Here you see might ask, since the characters are used to represent, why do you need two types of it?
We know that byte
one byte, so it can be used to represent ASCII characters. And UTF-8 is a variable-length encoding methods, the character length ranging from 1 byte to 4 bytes . byte
Obviously not good at such a representation, even if you want to use more byte
were expressed, you have no way of knowing UTF-8 character you have to deal with exactly accounted for a few bytes.
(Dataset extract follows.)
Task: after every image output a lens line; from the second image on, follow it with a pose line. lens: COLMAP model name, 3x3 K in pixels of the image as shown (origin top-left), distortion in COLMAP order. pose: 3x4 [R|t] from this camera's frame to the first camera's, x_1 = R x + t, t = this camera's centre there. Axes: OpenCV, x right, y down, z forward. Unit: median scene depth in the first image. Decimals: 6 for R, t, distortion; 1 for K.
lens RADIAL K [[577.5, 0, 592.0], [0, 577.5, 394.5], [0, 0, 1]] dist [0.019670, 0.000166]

So, if you arrogantly interception on the Chinese string, will be garbled output:
testString := "你好,世界"
fmt.Println(testString[:2]) // 输出乱码,因为截取了前两个字节
fmt.Println(testString[:3]) // 输出「你」,一个中文字符由三个字节表示
复制代码
Then you need rune
help. Using []rune()
the string into Unicode code point then taken, in which case the string of UTF-8 characters containing no need to consider:
testString := "你好,世界"
fmt.Println(string([]rune(testString)[:2])) // 输出:「你好」
复制代码
Tips: Unicode and ASCII as a character set, UTF-8 is a coding.
Traversal strings
String run through two ways, one is the index traversal, one is used range
.
Subscript traversal
Since, in Go, the string in UTF-8 encoding storage, using len()
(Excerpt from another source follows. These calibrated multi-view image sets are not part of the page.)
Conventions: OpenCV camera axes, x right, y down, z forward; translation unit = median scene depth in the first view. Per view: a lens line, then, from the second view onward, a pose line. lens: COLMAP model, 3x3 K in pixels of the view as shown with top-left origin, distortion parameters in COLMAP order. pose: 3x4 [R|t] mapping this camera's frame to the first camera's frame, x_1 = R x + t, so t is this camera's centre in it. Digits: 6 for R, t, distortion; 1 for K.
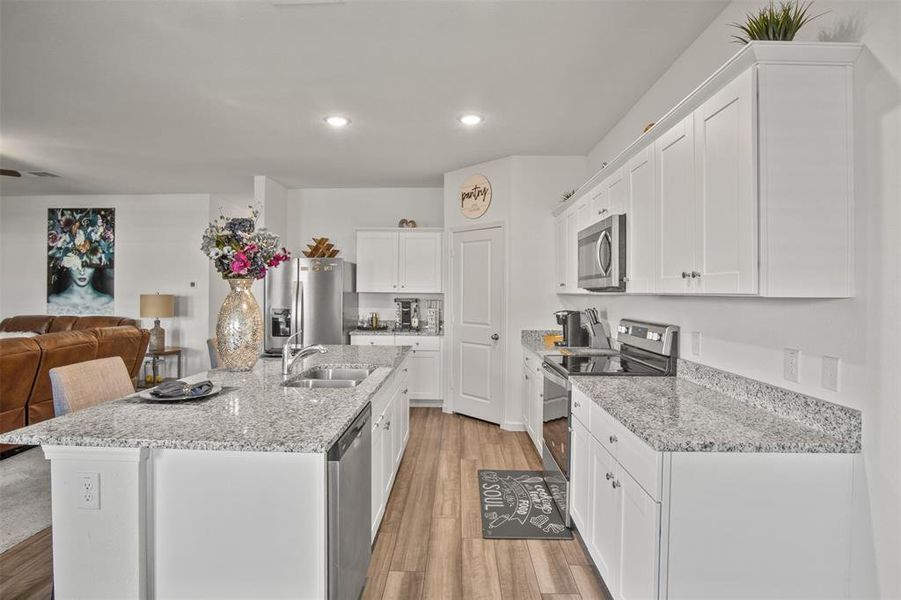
lens RADIAL K [[454.1, 0, 445.2], [0, 454.1, 300.3], [0, 0, 1]] dist [-0.012959, 0.000748]
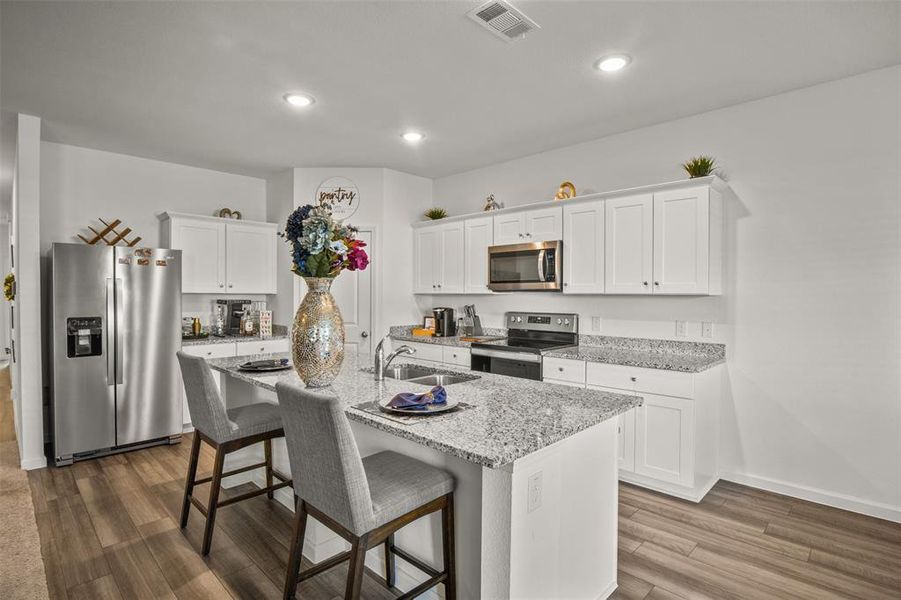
lens RADIAL K [[454.1, 0, 445.2], [0, 454.1, 300.3], [0, 0, 1]] dist [-0.012959, 0.000748]
pose [[0.694185, -0.014162, 0.719658, -0.514492], [0.013763, 0.999885, 0.006401, -0.003941], [-0.719666, 0.005461, 0.694299, 0.125331]]
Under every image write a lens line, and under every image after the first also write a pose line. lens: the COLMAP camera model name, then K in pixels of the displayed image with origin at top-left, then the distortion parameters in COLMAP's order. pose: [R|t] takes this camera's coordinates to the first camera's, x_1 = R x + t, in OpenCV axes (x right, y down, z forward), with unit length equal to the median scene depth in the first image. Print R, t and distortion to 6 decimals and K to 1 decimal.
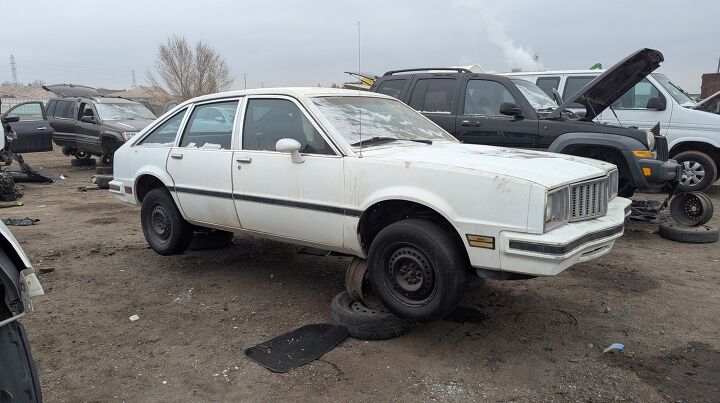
lens RADIAL K [[510.6, 0, 352.3], [0, 510.6, 203.7], [0, 0, 1]] dist [0.072260, -0.068555]
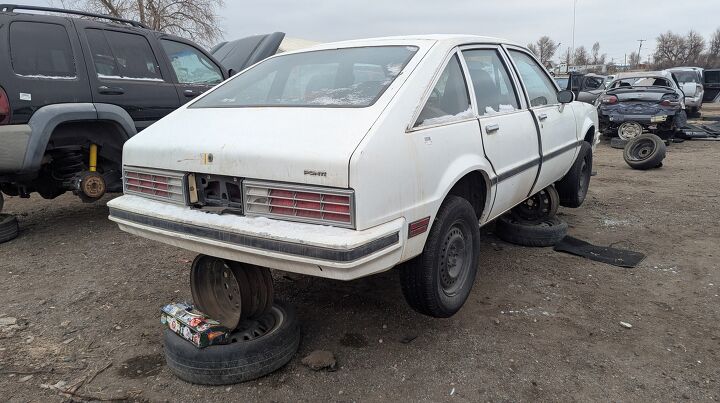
lens RADIAL K [[510.6, 0, 362.5], [0, 510.6, 197.7], [0, 0, 1]] dist [0.068175, -0.058663]
pose [[-0.062185, -0.199629, 0.977896, -1.054584], [0.192026, 0.959094, 0.208001, -0.189060], [-0.979418, 0.200716, -0.021307, 1.287034]]
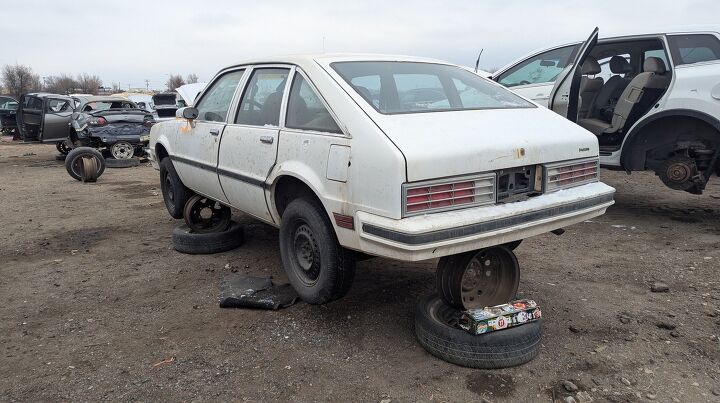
lens RADIAL K [[511.8, 0, 356.9], [0, 511.8, 204.1], [0, 0, 1]] dist [0.068344, -0.069518]
pose [[-0.959315, -0.034451, 0.280228, -0.461179], [0.068256, 0.934788, 0.348587, -0.324208], [-0.273963, 0.353532, -0.894404, 2.092318]]
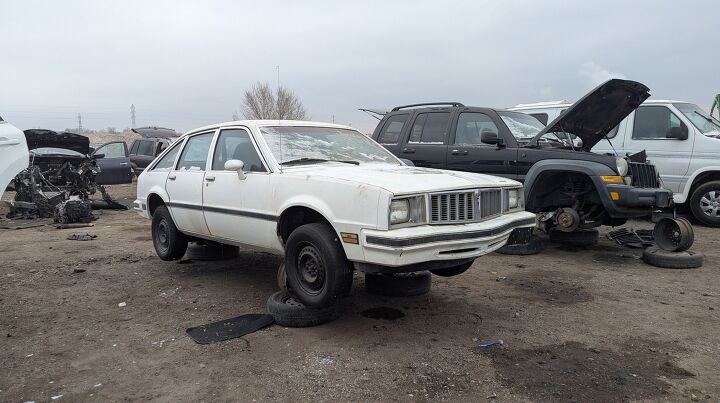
lens RADIAL K [[510.7, 0, 347.4], [0, 510.7, 201.6], [0, 0, 1]] dist [0.066767, -0.052304]
pose [[0.984327, 0.007338, -0.176198, 0.310618], [-0.021187, 0.996818, -0.076848, 0.054312], [0.175073, 0.079376, 0.981351, -0.137753]]
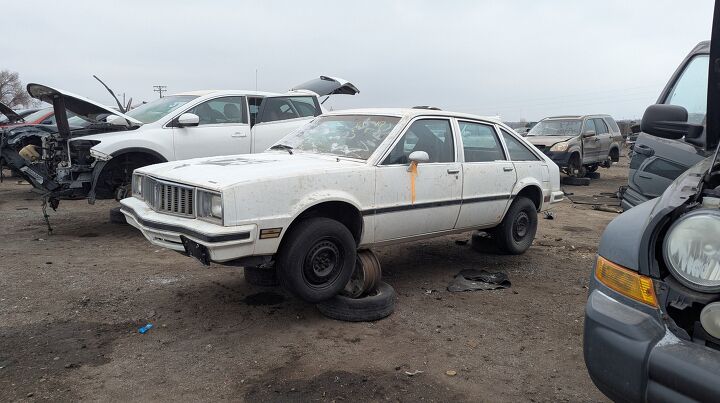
lens RADIAL K [[510.1, 0, 359.3], [0, 510.1, 204.5], [0, 0, 1]] dist [0.071894, -0.065165]
pose [[-0.163208, 0.143365, -0.976120, 1.199417], [-0.188982, 0.966522, 0.173553, -0.219882], [0.968323, 0.212795, -0.130650, 1.230176]]
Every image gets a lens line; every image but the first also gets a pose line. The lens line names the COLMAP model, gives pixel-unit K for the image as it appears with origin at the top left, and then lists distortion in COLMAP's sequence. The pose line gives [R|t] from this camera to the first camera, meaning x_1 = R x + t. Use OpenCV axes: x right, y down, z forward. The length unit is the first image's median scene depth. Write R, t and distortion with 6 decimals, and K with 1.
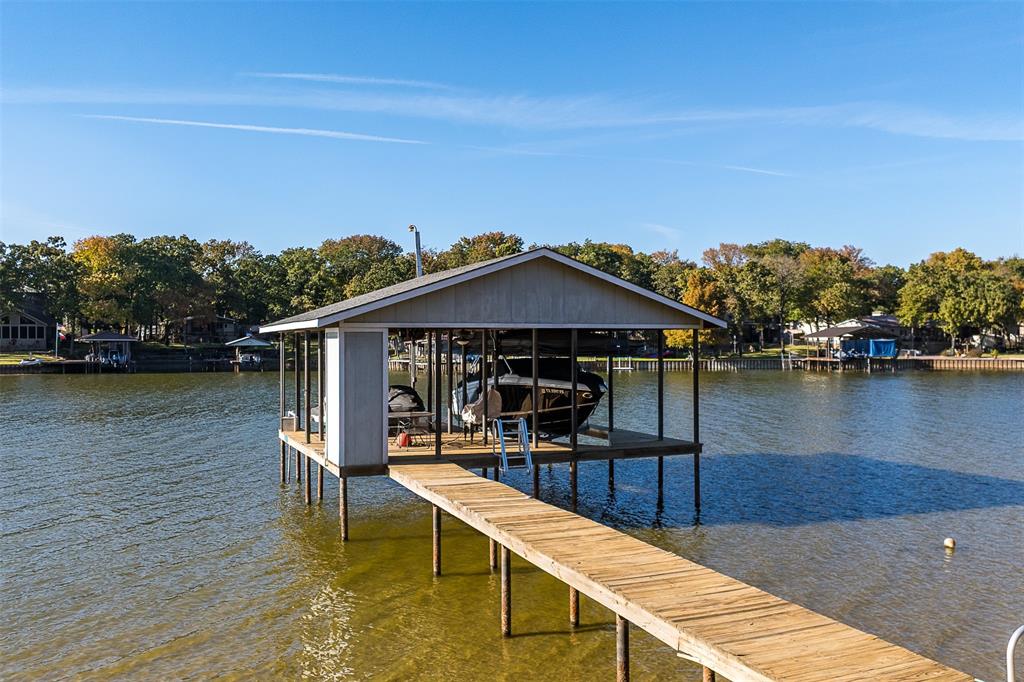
lens RADIAL K [[871.5, 0, 510.7], [0, 871.5, 341.3], [0, 0, 1]] dist [-0.007748, -0.001353]
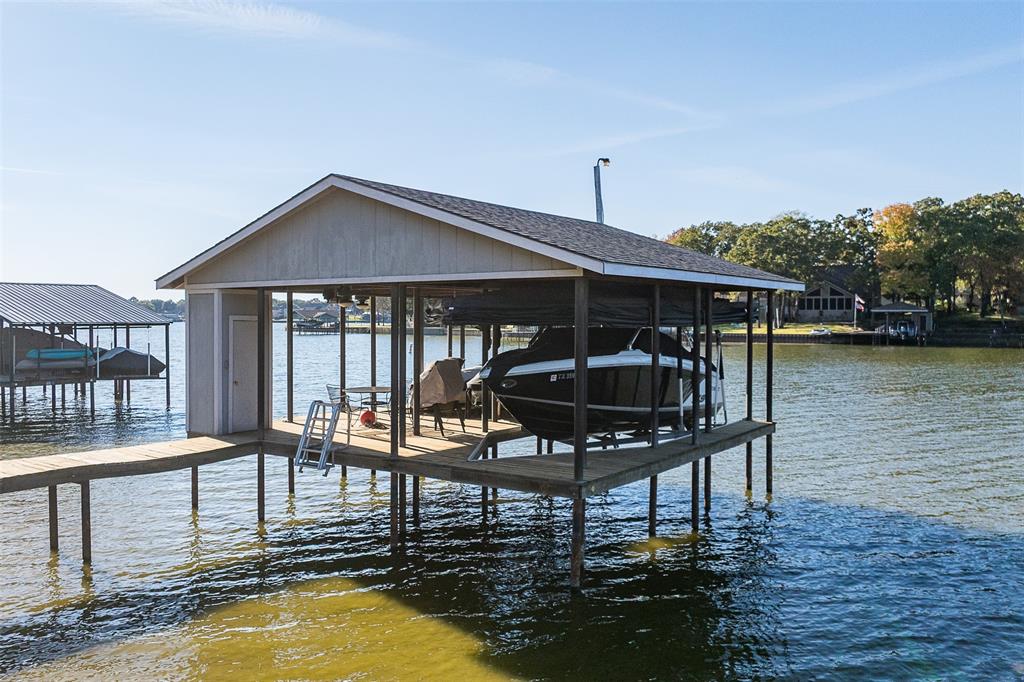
lens RADIAL K [[871.5, 0, 511.2], [0, 871.5, 339.4], [0, 0, 1]] dist [-0.007748, -0.001353]
pose [[0.504793, 0.023838, -0.862911, 0.149238], [0.001091, 0.999600, 0.028252, 0.002381], [0.863240, -0.015203, 0.504566, 0.145004]]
the function acquiring string length, to obtain that the UTF-8 encoded string length in bytes, will produce a string of the index mark by byte . Thus, if the UTF-8 encoded string of characters contained, will be garbled:
testString := "Hello,世界"
for i := 0; i < len(testString); i++ {
c := testString[i]
fmt.Printf("%c 的类型是 %s\n", c, reflect.TypeOf(c))
}
/* Output:
H 的类型是 uint8(ASCII 字符返回正常)
e 的类型是 uint8
l 的类型是 uint8
l 的类型是 uint8
o 的类型是 uint8
ï 的类型是 uint8(从这里开始出现了奇怪的乱码)
¼ 的类型是 uint8
的类型是 uint8
ä 的类型是 uint8
¸ 的类型是 uint8
的类型是 uint8
ç 的类型是 uint8
的类型是 uint8
的类型是 uint8
*/
复制代码
range
range
Traversal will get rune
the type of character:
testString := "Hello,世界"
for _, c := range testString {
fmt.Printf("%c 的类型是 %s\n", c, reflect.TypeOf(c))
}
/* Output:
H 的类型是 int32
e 的类型是 int32
l 的类型是 int32
l 的类型是 int32
o 的类型是 int32
, 的类型是 int32
世 的类型是 int32
界 的类型是 int32
*/
复制代码
to sum up
- Go language has no notion of character, a character is a bunch of bytes , it may be a single-byte (ASCII character set), there may be more than one byte (Unicode character set)
byte
It isuint8
an alias for a length of 1 byte, ASCII characters used to representrune
It isint32
an alias, a length of 4 bytes, for indicating in UTF-8 encoded Unicode code point- String is taken bytes
- The subscript index byte string generated
- You want to iterate
rune
character type, userange
the method to traverse
Reference material
- Ruan Yifeng: Unicode and JavaScript Detailed
- The Go Blog - Strings, bytes, runes and characters in Go
If you think the article is well written, please help me two small favors:
- Thumbs up and follow me, let this article be more people to see
- No public concern " program to save the world ," the first time you push to get new articles
I am writing to encourage you is the greatest motivation, thank you!